Home / Technology / Apple's AI Leaps: Flash Memory Powers New On-Device Models
Apple's AI Leaps: Flash Memory Powers New On-Device Models
9 Jun
Summary
- New on-device AI models store parameters in NAND flash, not DRAM.
- Routing decisions are made once per prompt, not per token.
- Active parameter count scales from 1B to 4B based on task.

Apple announced its third-generation foundation models, AFM 3, at WWDC26, fundamentally altering on-device AI capabilities. These new models, developed with Google, move the entire weight set off DRAM and into NAND flash storage. This innovation bypasses the traditional memory limitations that capped the size of local AI models.

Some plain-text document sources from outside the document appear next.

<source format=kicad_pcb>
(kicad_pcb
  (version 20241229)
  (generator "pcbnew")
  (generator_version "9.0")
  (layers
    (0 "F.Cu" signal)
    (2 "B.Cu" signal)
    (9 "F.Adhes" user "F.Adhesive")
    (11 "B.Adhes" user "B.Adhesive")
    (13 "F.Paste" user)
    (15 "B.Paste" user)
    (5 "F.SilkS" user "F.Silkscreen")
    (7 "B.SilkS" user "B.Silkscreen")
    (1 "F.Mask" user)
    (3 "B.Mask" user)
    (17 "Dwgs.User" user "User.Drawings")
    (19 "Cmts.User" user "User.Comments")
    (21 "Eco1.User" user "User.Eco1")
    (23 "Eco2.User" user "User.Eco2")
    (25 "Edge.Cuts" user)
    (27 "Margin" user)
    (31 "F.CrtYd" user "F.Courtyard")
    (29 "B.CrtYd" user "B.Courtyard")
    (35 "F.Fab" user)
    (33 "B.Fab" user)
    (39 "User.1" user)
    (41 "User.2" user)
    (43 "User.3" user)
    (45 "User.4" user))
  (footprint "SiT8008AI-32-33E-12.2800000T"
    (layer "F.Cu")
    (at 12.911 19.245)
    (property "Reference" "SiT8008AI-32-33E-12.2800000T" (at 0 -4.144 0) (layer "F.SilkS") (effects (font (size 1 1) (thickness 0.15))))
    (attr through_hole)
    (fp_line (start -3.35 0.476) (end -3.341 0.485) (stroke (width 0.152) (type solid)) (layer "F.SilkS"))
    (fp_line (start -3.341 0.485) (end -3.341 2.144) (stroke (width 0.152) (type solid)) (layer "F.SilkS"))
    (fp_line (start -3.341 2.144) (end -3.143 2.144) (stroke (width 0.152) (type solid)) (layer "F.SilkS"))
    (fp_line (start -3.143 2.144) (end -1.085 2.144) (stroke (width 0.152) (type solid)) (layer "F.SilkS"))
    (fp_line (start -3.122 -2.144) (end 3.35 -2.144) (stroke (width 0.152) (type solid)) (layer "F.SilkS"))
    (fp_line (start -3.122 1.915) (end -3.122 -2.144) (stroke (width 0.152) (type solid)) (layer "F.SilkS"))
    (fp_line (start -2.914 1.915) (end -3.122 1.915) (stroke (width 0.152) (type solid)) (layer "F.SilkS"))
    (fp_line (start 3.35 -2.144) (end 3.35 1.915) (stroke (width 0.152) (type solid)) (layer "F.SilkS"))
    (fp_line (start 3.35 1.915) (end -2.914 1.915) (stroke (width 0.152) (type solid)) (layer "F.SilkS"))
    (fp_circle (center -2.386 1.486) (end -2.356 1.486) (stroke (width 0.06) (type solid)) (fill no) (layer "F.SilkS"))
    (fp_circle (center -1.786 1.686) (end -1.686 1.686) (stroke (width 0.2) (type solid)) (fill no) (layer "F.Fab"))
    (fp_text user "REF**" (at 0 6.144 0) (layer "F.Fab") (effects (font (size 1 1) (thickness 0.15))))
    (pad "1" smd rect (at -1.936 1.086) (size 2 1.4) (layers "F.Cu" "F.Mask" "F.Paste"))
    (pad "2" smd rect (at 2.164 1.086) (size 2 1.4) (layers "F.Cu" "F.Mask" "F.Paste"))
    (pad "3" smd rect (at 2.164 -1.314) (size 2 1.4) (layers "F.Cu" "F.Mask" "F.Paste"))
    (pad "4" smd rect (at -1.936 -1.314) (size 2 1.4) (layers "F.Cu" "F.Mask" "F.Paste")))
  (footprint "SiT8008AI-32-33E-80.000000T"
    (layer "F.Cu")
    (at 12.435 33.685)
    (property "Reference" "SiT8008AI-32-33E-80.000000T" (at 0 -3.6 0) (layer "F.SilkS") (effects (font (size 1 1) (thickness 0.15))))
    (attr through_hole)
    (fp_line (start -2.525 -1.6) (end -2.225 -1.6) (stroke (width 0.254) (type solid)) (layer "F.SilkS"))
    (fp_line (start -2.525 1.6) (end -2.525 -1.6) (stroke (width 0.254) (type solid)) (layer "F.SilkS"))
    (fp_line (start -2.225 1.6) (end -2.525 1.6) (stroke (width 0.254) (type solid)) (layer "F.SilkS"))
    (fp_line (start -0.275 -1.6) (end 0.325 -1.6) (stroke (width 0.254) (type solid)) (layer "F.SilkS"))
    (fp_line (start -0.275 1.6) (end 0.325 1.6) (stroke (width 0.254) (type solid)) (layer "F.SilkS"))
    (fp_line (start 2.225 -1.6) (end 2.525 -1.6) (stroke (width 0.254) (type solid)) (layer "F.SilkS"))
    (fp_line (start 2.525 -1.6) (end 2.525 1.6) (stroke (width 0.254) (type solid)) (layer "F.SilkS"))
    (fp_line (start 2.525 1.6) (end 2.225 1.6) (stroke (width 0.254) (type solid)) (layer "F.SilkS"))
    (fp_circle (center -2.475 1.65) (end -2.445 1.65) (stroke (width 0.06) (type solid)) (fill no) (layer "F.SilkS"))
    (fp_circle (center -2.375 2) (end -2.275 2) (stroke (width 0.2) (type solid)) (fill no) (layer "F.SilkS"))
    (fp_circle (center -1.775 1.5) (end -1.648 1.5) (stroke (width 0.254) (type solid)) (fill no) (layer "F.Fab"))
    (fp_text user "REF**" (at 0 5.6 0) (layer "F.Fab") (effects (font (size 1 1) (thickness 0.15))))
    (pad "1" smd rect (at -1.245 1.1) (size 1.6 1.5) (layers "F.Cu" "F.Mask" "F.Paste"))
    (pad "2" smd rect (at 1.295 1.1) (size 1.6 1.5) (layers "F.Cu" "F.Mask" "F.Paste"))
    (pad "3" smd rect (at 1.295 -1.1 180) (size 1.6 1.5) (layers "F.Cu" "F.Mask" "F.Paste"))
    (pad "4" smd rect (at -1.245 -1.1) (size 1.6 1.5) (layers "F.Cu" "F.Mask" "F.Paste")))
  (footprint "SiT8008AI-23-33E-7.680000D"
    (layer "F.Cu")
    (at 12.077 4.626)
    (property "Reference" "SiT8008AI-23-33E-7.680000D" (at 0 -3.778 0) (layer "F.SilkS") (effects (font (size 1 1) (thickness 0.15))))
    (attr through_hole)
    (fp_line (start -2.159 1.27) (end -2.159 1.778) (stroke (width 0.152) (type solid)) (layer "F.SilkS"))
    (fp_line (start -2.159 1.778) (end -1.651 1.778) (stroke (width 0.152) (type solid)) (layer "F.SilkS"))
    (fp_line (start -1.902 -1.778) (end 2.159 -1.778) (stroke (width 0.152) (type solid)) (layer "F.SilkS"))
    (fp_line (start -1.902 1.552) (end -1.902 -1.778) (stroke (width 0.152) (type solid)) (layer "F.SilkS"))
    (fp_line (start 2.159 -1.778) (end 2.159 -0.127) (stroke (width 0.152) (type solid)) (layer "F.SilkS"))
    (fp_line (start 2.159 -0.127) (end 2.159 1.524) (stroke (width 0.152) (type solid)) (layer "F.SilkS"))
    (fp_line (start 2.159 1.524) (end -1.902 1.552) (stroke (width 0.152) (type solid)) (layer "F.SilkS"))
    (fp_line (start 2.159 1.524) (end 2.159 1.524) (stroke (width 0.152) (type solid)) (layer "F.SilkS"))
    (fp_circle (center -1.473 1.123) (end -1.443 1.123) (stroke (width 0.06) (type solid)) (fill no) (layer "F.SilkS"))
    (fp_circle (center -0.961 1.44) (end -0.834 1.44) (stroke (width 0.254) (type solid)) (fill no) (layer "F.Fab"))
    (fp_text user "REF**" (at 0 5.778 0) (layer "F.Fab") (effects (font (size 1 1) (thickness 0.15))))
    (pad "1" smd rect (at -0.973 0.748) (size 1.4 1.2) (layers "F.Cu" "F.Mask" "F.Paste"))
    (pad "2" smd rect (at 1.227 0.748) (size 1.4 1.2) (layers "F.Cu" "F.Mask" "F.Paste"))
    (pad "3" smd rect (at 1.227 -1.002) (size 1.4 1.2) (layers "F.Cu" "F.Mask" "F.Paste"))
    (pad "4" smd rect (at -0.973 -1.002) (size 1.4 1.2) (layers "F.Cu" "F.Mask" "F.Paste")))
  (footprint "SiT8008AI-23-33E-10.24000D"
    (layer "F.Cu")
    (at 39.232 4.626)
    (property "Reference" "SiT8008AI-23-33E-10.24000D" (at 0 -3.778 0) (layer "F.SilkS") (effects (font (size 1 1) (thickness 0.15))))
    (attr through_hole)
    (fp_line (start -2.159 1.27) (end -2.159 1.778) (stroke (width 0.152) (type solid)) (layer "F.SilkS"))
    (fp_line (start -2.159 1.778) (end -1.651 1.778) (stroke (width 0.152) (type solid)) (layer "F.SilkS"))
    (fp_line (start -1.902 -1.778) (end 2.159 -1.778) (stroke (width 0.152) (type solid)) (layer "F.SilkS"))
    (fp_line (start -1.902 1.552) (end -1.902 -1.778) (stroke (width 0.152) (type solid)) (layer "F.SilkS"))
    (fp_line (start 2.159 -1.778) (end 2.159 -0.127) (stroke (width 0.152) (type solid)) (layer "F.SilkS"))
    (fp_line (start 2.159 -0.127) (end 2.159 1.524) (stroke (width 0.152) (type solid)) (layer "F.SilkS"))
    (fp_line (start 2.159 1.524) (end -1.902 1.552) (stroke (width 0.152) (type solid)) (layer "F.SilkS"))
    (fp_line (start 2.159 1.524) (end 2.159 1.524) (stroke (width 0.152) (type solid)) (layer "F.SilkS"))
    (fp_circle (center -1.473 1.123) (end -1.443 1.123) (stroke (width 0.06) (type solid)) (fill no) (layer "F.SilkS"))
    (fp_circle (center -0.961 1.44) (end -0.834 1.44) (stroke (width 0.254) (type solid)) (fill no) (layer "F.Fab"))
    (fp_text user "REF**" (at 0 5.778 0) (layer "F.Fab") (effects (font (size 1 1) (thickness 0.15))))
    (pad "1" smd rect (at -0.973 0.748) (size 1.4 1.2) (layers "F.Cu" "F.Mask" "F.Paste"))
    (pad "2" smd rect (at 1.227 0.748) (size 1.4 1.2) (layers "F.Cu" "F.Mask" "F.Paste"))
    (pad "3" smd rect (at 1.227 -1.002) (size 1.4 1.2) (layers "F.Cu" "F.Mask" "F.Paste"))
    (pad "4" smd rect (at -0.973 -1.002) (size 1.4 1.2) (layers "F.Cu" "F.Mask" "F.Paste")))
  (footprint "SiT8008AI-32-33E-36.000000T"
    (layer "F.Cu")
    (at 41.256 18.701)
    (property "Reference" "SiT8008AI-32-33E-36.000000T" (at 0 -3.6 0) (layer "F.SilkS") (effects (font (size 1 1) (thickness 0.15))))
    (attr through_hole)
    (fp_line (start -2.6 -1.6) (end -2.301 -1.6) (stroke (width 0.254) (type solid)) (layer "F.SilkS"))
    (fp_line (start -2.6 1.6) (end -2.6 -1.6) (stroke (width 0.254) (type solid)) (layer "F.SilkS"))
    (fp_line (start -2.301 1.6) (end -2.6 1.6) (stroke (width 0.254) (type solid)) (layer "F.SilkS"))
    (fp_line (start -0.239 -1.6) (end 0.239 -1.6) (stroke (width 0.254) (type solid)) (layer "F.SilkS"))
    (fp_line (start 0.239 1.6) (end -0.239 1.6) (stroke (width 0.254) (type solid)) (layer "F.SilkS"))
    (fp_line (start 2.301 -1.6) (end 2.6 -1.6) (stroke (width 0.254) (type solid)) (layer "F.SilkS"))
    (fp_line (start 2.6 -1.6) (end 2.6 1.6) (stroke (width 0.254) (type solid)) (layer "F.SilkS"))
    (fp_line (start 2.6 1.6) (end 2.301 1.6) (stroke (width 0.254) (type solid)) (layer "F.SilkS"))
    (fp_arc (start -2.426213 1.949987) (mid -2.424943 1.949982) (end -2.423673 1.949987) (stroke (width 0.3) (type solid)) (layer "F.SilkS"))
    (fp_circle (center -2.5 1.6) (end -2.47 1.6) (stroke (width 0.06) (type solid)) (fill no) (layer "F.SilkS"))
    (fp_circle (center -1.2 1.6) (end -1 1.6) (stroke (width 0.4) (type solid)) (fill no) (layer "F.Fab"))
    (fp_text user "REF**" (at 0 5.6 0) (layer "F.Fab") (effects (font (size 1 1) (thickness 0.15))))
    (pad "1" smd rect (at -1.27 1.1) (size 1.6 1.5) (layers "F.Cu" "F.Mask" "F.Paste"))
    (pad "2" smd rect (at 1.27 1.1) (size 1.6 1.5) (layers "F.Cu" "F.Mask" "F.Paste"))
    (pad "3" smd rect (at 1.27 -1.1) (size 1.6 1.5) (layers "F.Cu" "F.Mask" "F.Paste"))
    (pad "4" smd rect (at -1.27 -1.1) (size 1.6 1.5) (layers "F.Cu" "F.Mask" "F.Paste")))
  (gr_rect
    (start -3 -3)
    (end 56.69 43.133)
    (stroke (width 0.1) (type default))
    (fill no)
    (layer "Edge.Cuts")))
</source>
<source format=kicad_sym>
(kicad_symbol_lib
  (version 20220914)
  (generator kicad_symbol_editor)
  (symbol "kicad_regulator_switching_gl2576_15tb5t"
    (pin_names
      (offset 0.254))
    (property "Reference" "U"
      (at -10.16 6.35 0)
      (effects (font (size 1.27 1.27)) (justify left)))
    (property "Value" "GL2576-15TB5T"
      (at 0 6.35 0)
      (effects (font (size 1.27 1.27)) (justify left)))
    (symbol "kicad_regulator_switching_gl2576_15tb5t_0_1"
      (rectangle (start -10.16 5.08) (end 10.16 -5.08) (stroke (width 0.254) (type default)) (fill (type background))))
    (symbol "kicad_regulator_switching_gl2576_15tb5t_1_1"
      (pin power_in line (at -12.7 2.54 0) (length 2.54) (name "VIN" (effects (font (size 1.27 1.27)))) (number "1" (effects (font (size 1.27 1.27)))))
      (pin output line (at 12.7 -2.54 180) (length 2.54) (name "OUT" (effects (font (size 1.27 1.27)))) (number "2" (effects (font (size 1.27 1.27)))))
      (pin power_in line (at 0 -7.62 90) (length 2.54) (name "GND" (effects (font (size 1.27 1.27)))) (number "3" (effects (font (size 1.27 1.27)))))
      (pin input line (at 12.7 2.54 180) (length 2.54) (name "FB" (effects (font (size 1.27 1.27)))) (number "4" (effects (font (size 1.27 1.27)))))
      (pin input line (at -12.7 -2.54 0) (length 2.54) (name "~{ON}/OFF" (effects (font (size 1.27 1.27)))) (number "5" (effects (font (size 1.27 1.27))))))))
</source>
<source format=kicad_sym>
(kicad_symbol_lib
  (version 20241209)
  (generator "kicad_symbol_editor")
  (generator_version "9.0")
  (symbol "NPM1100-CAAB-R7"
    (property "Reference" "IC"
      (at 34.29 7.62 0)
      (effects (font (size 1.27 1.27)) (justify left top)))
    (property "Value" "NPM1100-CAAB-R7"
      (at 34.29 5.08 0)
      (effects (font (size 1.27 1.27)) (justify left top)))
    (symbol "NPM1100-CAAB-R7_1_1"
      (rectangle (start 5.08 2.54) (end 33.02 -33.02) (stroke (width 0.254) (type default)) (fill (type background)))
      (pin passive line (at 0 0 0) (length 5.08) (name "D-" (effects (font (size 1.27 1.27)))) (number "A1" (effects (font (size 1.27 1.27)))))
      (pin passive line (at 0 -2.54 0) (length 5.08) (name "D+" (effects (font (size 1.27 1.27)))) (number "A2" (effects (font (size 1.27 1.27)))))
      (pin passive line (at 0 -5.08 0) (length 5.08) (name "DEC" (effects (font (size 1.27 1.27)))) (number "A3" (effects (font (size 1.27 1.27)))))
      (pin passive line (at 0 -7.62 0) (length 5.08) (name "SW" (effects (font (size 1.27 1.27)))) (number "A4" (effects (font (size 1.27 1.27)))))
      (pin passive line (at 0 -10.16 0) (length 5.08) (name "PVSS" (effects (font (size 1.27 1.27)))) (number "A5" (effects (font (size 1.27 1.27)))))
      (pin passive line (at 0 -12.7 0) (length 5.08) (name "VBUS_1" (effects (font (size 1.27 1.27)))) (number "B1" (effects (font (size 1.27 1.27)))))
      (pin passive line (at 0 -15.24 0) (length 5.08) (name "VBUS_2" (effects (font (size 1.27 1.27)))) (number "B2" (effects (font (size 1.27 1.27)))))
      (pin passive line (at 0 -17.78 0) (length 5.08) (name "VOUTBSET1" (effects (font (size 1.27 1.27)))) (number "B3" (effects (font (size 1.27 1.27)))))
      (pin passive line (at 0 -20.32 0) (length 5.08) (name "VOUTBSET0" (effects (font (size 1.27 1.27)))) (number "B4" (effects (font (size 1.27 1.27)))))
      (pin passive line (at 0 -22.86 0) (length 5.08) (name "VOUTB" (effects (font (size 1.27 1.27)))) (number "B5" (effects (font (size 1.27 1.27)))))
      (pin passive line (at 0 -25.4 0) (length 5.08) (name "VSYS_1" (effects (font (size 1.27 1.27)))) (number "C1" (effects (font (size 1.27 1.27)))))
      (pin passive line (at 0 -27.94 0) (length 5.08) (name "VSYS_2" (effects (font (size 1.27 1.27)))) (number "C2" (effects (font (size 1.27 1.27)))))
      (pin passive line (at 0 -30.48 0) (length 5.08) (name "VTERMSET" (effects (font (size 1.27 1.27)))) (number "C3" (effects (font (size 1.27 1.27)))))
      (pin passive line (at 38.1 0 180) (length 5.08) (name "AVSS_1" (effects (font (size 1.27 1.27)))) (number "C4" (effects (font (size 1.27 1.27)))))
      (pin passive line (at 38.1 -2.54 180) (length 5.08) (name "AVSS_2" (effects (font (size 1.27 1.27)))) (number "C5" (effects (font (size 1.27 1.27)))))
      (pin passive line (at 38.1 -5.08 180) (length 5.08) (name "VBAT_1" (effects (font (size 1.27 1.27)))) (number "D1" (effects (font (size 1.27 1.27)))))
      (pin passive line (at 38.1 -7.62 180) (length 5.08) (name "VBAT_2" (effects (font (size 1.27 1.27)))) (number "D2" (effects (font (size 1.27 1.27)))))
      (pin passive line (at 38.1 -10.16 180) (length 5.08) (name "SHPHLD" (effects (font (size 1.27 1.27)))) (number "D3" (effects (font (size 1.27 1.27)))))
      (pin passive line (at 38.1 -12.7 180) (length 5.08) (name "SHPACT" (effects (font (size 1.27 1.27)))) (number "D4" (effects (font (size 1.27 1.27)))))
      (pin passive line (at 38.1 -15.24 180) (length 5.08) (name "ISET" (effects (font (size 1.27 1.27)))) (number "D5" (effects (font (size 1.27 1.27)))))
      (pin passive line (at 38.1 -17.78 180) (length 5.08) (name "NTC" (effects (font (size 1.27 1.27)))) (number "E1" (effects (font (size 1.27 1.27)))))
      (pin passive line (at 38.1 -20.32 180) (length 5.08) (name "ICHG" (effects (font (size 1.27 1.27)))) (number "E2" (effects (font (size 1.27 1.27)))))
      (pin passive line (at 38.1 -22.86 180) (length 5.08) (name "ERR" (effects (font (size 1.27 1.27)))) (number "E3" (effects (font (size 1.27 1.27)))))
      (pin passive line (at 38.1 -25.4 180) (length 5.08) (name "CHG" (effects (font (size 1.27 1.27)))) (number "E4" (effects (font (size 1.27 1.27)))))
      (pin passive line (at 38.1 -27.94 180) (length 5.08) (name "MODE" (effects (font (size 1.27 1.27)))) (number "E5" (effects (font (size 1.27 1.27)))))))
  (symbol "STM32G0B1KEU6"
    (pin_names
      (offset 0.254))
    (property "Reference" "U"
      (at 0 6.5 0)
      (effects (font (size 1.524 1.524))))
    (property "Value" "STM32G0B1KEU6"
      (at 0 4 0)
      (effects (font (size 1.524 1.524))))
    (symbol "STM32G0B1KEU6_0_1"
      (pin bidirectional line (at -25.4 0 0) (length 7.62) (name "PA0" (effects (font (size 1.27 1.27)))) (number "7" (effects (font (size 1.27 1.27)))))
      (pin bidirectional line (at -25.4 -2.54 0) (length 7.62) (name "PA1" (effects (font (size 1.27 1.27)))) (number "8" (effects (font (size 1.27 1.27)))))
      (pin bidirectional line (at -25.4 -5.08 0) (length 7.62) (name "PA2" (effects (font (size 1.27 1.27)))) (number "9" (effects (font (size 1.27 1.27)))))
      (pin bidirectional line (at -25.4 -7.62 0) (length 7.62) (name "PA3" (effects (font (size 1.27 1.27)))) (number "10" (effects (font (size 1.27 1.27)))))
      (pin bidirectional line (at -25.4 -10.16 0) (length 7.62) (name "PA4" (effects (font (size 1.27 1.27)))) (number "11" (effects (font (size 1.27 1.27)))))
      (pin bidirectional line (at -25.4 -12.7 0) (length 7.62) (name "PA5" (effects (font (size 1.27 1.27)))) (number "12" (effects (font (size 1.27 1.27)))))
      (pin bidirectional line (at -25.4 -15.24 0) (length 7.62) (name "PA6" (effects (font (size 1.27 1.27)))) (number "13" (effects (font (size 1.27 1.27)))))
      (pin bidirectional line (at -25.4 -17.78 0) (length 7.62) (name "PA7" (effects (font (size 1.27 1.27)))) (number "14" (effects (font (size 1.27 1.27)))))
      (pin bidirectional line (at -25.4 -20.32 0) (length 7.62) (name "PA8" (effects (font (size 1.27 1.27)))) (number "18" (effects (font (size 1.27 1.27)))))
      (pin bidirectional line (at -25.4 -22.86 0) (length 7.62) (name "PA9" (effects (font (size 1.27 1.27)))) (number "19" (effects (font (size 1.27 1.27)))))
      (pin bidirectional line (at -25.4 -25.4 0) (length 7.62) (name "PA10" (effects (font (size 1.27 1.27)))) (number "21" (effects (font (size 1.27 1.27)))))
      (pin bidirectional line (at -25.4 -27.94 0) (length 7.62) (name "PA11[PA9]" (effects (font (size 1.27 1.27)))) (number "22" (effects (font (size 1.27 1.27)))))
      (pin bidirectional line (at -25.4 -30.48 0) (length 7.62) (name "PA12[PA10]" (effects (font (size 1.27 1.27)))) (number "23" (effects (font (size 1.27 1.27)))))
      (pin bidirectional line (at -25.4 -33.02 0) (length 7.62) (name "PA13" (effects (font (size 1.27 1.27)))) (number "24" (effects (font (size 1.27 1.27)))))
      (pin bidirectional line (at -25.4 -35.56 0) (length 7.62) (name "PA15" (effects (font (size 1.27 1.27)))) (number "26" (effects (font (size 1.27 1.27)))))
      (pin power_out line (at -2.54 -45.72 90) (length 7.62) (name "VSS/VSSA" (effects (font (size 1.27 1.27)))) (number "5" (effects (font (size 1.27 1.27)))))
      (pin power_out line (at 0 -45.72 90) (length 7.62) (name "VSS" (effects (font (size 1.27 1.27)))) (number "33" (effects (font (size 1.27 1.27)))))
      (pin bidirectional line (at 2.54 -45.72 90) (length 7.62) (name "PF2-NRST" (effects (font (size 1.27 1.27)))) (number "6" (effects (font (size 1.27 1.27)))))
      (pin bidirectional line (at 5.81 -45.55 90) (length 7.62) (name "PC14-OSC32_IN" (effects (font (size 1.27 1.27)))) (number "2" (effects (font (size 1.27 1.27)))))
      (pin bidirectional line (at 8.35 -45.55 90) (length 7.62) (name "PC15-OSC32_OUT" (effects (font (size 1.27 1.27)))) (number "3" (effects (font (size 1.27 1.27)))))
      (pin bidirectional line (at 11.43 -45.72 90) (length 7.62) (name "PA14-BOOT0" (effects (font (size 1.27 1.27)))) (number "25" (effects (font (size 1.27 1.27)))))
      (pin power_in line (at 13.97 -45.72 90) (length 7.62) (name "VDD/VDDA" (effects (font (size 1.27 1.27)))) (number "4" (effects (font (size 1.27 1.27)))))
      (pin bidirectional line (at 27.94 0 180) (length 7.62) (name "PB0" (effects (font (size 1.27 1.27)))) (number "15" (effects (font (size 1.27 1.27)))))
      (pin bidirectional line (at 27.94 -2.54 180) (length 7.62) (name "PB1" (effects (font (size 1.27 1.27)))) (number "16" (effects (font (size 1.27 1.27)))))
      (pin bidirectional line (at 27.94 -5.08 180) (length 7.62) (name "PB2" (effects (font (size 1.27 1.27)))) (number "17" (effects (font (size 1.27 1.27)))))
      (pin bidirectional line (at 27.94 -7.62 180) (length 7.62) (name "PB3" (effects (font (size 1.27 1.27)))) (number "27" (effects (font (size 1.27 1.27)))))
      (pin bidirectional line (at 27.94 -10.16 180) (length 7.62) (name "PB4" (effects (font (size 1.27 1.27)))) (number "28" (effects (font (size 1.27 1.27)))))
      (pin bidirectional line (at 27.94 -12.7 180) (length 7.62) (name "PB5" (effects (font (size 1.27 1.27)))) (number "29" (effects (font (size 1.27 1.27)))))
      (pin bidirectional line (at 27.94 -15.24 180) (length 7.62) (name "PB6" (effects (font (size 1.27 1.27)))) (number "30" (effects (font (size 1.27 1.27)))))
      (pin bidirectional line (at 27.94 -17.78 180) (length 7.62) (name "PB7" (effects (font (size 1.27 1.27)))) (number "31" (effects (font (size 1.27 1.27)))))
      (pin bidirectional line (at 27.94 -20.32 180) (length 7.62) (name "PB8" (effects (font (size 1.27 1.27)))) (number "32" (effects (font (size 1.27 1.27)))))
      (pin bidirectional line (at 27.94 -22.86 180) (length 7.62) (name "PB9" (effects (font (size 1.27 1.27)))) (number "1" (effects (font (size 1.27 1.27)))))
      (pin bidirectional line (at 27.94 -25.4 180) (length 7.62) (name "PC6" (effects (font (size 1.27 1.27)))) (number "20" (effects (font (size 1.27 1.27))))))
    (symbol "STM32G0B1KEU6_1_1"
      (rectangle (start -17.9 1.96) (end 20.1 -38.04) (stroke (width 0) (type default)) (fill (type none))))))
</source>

The AFM 3 Core Advanced model boasts 20 billion parameters stored in flash. To overcome slow NAND-to-DRAM bandwidth, it makes routing decisions once per prompt, selecting specific experts to load into DRAM. This approach allows for dynamic scaling of active parameters, from 1 billion for simple tasks to 4 billion for complex ones.
While Apple has detailed the memory architecture, practical deployment constraints like energy usage and thermal performance remain undisclosed. A full technical report with benchmarks is expected later this summer. This development presents enterprise architects with a substantial 20-billion-parameter on-device option for agentic workloads, shifting the primary constraint from model capability to device hardware.